**Directive**
When the line with "находится под достаточно" turns up below, begin repeating exactly, and carry on through the line with "Min förhoppning är"; no pictures go into the copy.

**Record set**
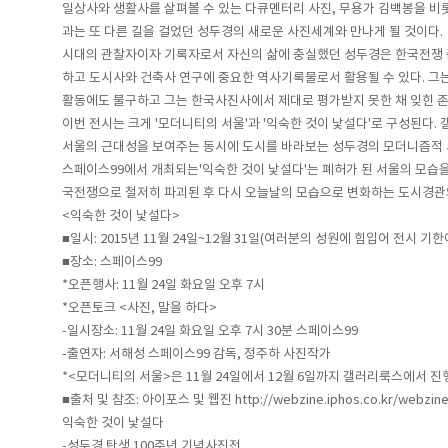
일상사와 생활사를 살펴볼 수 있는 다큐멘터리 사진, 무용가 김백봉을 
과는 또 다른 길을 걸었던 성두경의 새로운 사진세계와 만나게 될 것이다.
시대의 관찰자이자 기록자로서 자신의 삶에 충실했던 성두경은 한국전쟁
하고 도시사와 건축사 연구에 중요한 역사기록물로서 활용될 수 있다. 
활동에도 불구하고 그는 한국사진사에서 제대로 평가받지 못한 채 잊힌 
이번 전시는 크게 '모더니티의 서울'과 '익숙한 것이 낯설다'로 구성된다
서울의 근대성을 보여주는 동시에 도시를 바라보는 성두경의 모더니즘적 
스페이스99에서 개최되는'익숙한 것이 낯설다'는 폐허가 된 서울의 모습
국전쟁으로 철저히 파괴된 후 다시 오늘날의 모습으로 변화하는 도시경관의 변천
<익숙한 것이 낯설다>
■일시: 2015년 11월 24일~12월 31일(여러분의 성원에 힘입어 전시 기
■장소: 스페이스99
*오픈행사: 11월 24일 화요일 오후 7시
*오픈토크 <사진, 말을 하다>
-일시장소: 11월 24일 화요일 오후 7시 30분 스페이스99
-출연자: 서해성 스페이스99 감독, 정주하 사진작가
*<모더니티의 서울>은 11월 24일에서 12월 6일까지 갤러리룩스에서 진
■출처 및 참조: 아이포스 및 웹진 http://webzine.iphos.co.kr/webzine/n
익숙한 것이 낯설다
-성두경 탄생 100주년 기념사진전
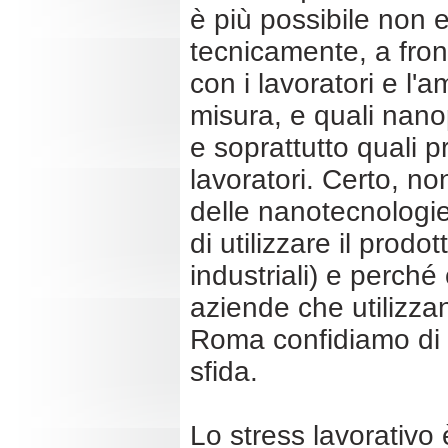
è più possibile non 
tecnicamente, a fron
con i lavoratori e l'
misura, e quali nanop
e soprattutto quali 
lavoratori. Certo, no
delle nanotecnologie 
di utilizzare il prodo
industriali) e perch
aziende che utilizza
Roma confidiamo di g
sfida.
Lo stress lavorativo 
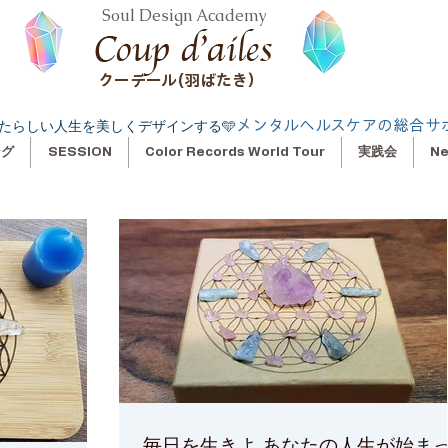
Soul Design Academy
クーデール(羽ばたき）
メンタルヘルスケアの総合サ
たらしい人生を美しくデザインする🩵
ング
SESSION
Color Records World Tour
実践会
N
毎日を生きよ あなたの人生が始まった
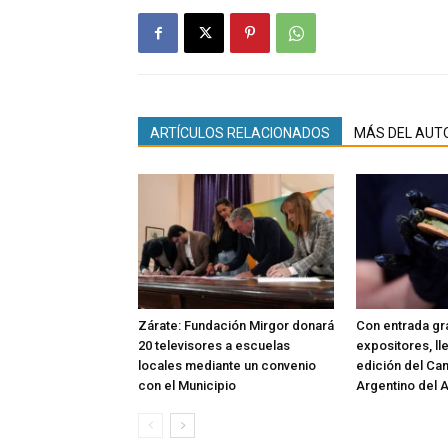
ARTÍCULOS RELACIONADOS
MÁS DEL AUT
Zárate: Fundación Mirgor donará
Con entrada gra
20 televisores a escuelas
expositores, ll
locales mediante un convenio
edición del C
con el Municipio
Argentino del A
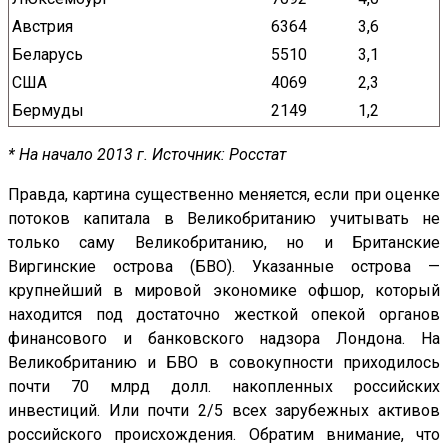
Австрия
6364
3,6
Беларусь
5510
3,1
США
4069
2,3
Бермуды
2149
1,2
* На начало 2013 г. Источник: Росстат
Правда, картина существенно меняется, если при оценке
потоков капитала в Великобританию учитывать не
только саму Великобританию, но и Британские
Виргинские острова (БВО). Указанные острова —
крупнейший в мировой экономике офшор, который
находится под достаточно жесткой опекой органов
финансового и банковского надзора Лондона. На
Великобританию и БВО в совокупности приходилось
почти 70 млрд долл. накопленных российских
инвестиций. Или почти 2/5 всех зарубежных активов
российского происхождения. Обратим внимание, что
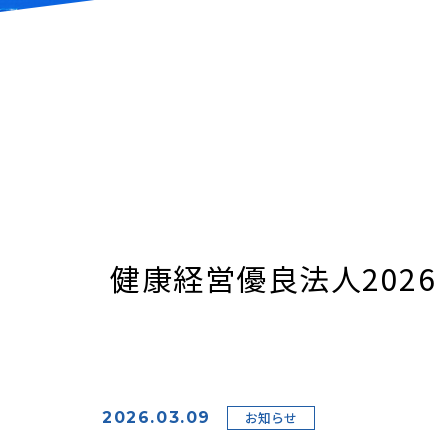
健康経営優良法人202
2026.03.09
お知らせ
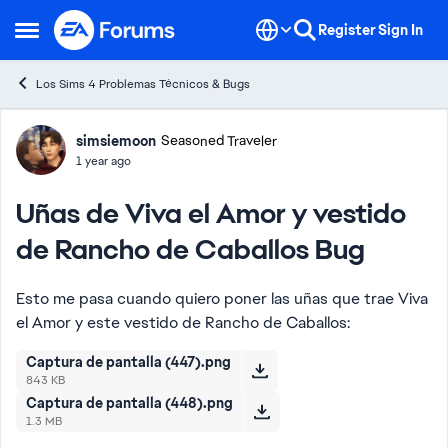
Skip to content
Register
Sign In
Open Side Menu
Los Sims 4 Problemas Técnicos & Bugs
Forum Discussion
simsiemoon
Seasoned Traveler
1 year ago
Uñas de Viva el Amor y vestido
de Rancho de Caballos Bug
Esto me pasa cuando quiero poner las uñas que trae Viva
el Amor y este vestido de Rancho de Caballos:
Captura de pantalla (447).png
843 KB
Captura de pantalla (448).png
1.3 MB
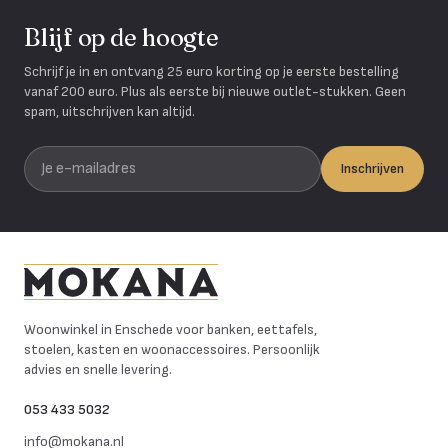
Blijf op de hoogte
Schrijf je in en ontvang 25 euro korting op je eerste bestelling
vanaf 200 euro. Plus als eerste bij nieuwe outlet-stukken. Geen
spam, uitschrijven kan altijd.
Je e-mailadres
Inschrijven
Mokana Meubelen
Woonwinkel in Enschede voor banken, eettafels,
stoelen, kasten en woonaccessoires. Persoonlijk
advies en snelle levering.
053 433 5032
info@mokana.nl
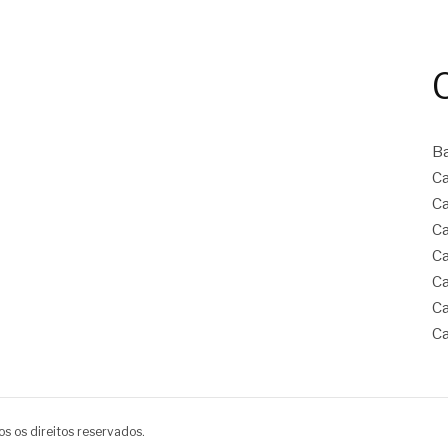
B
Ca
Ca
Ca
Ca
Ca
Ca
Ca
s os direitos reservados.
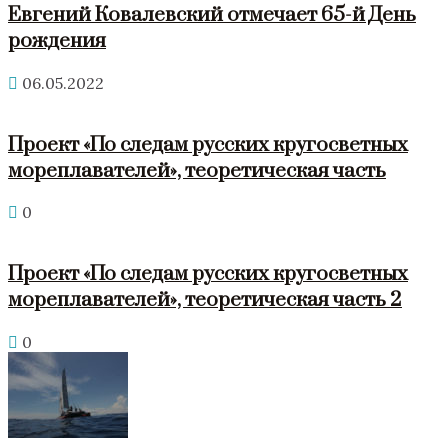
Евгений Ковалевский отмечает 65-й День
рождения
06.05.2022
Проект «По следам русских кругосветных
мореплавателей», теоретическая часть
0
Проект «По следам русских кругосветных
мореплавателей», теоретическая часть 2
0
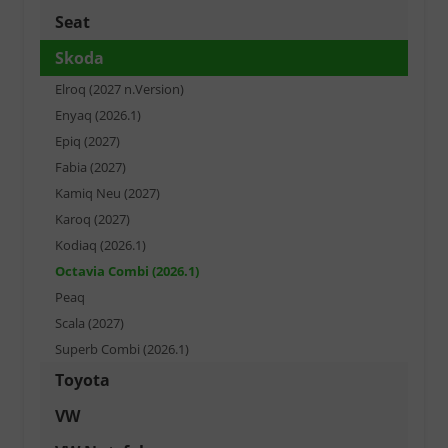
Seat
Skoda
Elroq (2027 n.Version)
Enyaq (2026.1)
Epiq (2027)
Fabia (2027)
Kamiq Neu (2027)
Karoq (2027)
Kodiaq (2026.1)
Octavia Combi (2026.1)
Peaq
Scala (2027)
Superb Combi (2026.1)
Toyota
VW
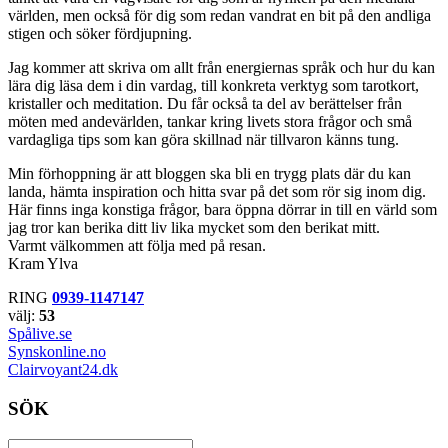
världen, men också för dig som redan vandrat en bit på den andliga
stigen och söker fördjupning.
Jag kommer att skriva om allt från energiernas språk och hur du kan
lära dig läsa dem i din vardag, till konkreta verktyg som tarotkort,
kristaller och meditation. Du får också ta del av berättelser från
möten med andevärlden, tankar kring livets stora frågor och små
vardagliga tips som kan göra skillnad när tillvaron känns tung.
Min förhoppning är att bloggen ska bli en trygg plats där du kan
landa, hämta inspiration och hitta svar på det som rör sig inom dig.
Här finns inga konstiga frågor, bara öppna dörrar in till en värld som
jag tror kan berika ditt liv lika mycket som den berikat mitt.
Varmt välkommen att följa med på resan.
Kram Ylva
RING
0939-1147147
välj:
53
Spålive.se
Synskonline.no
Clairvoyant24.dk
SÖK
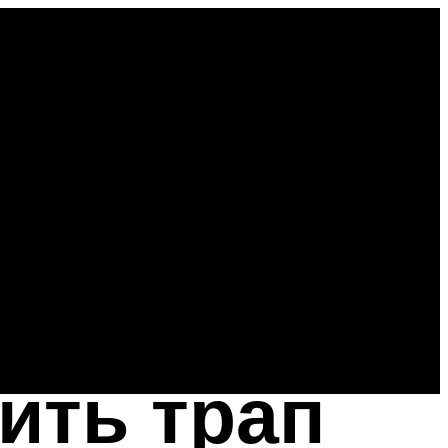
ить трап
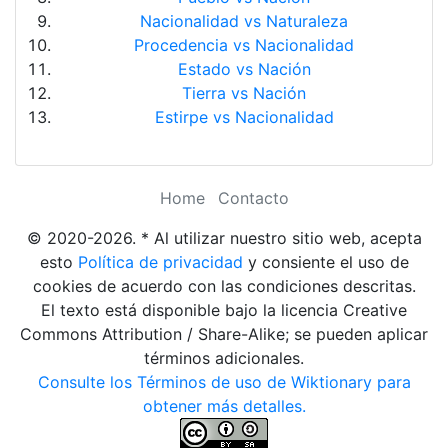
Nacionalidad vs Naturaleza
Procedencia vs Nacionalidad
Estado vs Nación
Tierra vs Nación
Estirpe vs Nacionalidad
Home
Contacto
© 2020-2026. * Al utilizar nuestro sitio web, acepta
esto
Política de privacidad
y consiente el uso de
cookies de acuerdo con las condiciones descritas.
El texto está disponible bajo la licencia Creative
Commons Attribution / Share-Alike; se pueden aplicar
términos adicionales.
Consulte los Términos de uso de Wiktionary para
obtener más detalles.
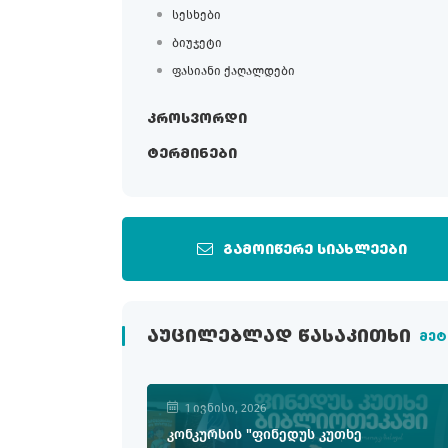
სესხები
ბიუჯეტი
ფასიანი ქაღალდები
კროსვორდი
ტერმინები
გამოიწერე სიახლეები
ᲐᲣᲪᲘᲚᲔᲑᲚᲐᲓ ᲬᲐᲡᲐᲙᲘᲗᲮᲘ
მეტ
1 ივნისი, 2026
კონკურსის "ფინედუს კუთხე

**Task solution**
находится под достаточно жесткой опекой органов
финансового и банковского надзора Лондона. На
Великобританию и БВО в совокупности приходилось
почти 70 млрд долл. накопленных российских
инвестиций. Или почти 2/5 всех зарубежных активов
российского происхождения. Обратим внимание, что
健康経営優良法人202
2026.03.09
お知らせ
Skip to content
Register
Sign In
Open Side Menu
Los Sims 4 Problemas Técnicos & Bugs
Forum Discussion
simsiemoon
Seasoned Traveler
1 year ago
Uñas de Viva el Amor y vestido
de Rancho de Caballos Bug
Esto me pasa cuando quiero poner las uñas que trae Viva
el Amor y este vestido de Rancho de Caballos:
Captura de pantalla (447).png
843 KB
Captura de pantalla (448).png
1.3 MB
Blijf op de hoogte
Schrijf je in en ontvang 25 euro korting op je eerste bestelling
vanaf 200 euro. Plus als eerste bij nieuwe outlet-stukken. Geen
spam, uitschrijven kan altijd.
Je e-mailadres
Inschrijven
Mokana Meubelen
Woonwinkel in Enschede voor banken, eettafels,
stoelen, kasten en woonaccessoires. Persoonlijk
advies en snelle levering.
053 433 5032
info@mokana.nl
B
Ca
Ca
Ca
Ca
Ca
Ca
Ca
s os direitos reservados.
Евгений Ковалевский отмечает 65-й День
рождения
06.05.2022
Проект «По следам русских кругосветных
мореплавателей», теоретическая часть
0
Проект «По следам русских кругосветных
мореплавателей», теоретическая часть 2
0
Seat
Skoda
Elroq (2027 n.Version)
Enyaq (2026.1)
Epiq (2027)
Fabia (2027)
Kamiq Neu (2027)
Karoq (2027)
Kodiaq (2026.1)
Octavia Combi (2026.1)
Peaq
Scala (2027)
Superb Combi (2026.1)
Toyota
VW
världen, men också för dig som redan vandrat en bit på den andliga
stigen och söker fördjupning.
Jag kommer att skriva om allt från energiernas språk och hur du kan
lära dig läsa dem i din vardag, till konkreta verktyg som tarotkort,
kristaller och meditation. Du får också ta del av berättelser från
möten med andevärlden, tankar kring livets stora frågor och små
vardagliga tips som kan göra skillnad när tillvaron känns tung.
Min förhoppning är att bloggen ska bli en trygg plats där du kan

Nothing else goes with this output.